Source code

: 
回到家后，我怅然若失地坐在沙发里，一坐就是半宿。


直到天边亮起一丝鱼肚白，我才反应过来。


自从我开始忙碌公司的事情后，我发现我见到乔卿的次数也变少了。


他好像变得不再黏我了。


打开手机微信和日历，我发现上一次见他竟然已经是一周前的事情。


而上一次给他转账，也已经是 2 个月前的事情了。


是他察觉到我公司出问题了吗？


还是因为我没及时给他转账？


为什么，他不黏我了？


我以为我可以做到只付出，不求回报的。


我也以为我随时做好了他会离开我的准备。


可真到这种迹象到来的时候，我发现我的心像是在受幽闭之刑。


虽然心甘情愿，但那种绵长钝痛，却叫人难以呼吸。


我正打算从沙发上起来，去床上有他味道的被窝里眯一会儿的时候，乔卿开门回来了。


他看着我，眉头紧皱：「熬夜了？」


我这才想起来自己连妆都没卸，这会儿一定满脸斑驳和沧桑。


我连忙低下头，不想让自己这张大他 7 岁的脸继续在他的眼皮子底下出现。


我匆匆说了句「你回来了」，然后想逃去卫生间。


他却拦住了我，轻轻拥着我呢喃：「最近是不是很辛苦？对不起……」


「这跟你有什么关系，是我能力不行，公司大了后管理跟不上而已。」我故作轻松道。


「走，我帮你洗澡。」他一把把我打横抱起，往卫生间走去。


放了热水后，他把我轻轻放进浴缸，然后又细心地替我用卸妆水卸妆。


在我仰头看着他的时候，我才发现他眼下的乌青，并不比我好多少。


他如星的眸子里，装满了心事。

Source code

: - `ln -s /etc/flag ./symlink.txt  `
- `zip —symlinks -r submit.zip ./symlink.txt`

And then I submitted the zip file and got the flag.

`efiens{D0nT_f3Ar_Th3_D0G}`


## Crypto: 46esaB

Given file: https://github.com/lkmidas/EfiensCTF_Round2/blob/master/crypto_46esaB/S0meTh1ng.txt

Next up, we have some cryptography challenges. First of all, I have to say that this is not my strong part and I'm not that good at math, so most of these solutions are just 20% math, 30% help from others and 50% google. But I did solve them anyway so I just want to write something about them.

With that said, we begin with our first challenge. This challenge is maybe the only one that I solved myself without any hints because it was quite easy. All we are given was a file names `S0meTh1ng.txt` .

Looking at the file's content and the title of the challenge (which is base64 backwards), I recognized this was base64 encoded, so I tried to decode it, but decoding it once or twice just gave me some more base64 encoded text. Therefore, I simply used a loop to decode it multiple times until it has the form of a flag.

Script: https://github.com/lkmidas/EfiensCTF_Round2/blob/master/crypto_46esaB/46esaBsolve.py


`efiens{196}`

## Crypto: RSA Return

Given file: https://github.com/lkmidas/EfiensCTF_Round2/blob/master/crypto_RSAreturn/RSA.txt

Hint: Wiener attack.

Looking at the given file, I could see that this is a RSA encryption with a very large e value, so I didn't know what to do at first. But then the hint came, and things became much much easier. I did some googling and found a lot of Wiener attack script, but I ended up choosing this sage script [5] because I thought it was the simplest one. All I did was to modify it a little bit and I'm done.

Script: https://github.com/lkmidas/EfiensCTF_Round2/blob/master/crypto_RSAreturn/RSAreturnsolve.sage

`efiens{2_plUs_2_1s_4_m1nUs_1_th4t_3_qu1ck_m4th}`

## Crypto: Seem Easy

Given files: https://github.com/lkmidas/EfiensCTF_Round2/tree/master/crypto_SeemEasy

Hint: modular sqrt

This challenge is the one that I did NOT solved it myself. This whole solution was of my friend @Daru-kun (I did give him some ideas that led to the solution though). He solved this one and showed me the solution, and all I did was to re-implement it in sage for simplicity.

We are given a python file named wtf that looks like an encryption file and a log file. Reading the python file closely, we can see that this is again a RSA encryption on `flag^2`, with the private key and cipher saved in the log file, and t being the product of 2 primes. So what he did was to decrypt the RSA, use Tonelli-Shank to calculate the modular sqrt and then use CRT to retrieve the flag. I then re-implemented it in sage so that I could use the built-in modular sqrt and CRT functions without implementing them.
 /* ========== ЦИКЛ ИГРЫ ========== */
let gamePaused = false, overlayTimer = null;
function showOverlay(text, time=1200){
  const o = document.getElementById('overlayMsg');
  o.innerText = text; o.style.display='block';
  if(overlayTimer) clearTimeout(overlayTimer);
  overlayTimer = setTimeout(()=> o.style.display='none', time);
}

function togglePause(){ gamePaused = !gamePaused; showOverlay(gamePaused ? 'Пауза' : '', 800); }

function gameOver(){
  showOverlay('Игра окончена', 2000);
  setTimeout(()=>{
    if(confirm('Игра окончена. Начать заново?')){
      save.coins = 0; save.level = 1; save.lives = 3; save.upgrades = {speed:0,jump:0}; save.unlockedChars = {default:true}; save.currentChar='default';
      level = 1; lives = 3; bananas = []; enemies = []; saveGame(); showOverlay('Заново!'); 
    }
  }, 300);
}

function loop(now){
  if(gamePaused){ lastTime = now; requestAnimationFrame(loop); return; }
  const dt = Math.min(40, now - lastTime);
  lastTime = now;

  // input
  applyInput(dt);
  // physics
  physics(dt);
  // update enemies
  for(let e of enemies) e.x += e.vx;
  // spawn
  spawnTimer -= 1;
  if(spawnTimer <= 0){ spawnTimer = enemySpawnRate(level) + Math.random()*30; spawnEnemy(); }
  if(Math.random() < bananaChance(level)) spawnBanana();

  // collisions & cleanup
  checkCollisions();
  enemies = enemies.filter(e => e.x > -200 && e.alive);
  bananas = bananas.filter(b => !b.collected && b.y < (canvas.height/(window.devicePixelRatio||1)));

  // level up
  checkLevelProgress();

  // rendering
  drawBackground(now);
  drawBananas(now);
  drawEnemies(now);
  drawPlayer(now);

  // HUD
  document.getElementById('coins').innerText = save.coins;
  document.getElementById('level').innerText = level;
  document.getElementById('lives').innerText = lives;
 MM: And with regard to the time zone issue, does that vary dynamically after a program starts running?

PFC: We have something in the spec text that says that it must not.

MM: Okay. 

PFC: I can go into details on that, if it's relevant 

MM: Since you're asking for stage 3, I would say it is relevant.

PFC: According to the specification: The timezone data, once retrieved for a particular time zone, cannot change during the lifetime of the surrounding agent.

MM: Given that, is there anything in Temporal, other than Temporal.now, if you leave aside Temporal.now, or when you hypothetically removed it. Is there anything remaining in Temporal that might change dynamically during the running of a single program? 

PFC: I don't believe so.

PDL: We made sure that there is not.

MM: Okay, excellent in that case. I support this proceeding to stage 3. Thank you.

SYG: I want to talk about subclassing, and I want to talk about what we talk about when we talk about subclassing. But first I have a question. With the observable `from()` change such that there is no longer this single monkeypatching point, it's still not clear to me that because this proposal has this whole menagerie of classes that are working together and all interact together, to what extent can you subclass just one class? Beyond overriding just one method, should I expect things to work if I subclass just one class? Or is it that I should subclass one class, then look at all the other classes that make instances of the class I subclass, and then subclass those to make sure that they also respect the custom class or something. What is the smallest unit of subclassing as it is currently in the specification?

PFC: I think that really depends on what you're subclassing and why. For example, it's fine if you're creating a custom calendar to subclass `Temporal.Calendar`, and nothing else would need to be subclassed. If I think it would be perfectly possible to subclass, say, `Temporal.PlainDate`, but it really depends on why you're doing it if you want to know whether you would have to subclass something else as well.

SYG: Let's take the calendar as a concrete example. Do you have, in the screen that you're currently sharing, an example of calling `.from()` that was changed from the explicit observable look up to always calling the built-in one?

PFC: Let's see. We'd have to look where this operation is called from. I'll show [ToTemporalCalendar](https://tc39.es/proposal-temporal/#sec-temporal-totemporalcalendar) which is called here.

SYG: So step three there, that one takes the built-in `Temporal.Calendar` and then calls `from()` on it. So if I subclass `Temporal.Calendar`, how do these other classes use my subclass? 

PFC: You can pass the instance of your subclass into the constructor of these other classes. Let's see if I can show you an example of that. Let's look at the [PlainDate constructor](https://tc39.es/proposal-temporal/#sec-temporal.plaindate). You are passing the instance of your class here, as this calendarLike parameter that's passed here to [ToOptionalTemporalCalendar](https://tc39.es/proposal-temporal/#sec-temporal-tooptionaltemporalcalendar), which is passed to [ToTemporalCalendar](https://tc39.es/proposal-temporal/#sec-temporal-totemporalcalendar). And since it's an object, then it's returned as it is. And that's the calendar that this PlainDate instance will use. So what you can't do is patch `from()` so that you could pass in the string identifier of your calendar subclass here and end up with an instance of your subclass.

------------------------

▶ Required action:
For the word "showOverlay", please count the lines in the data where it appears and respond with the number only.

▶ Task result:
4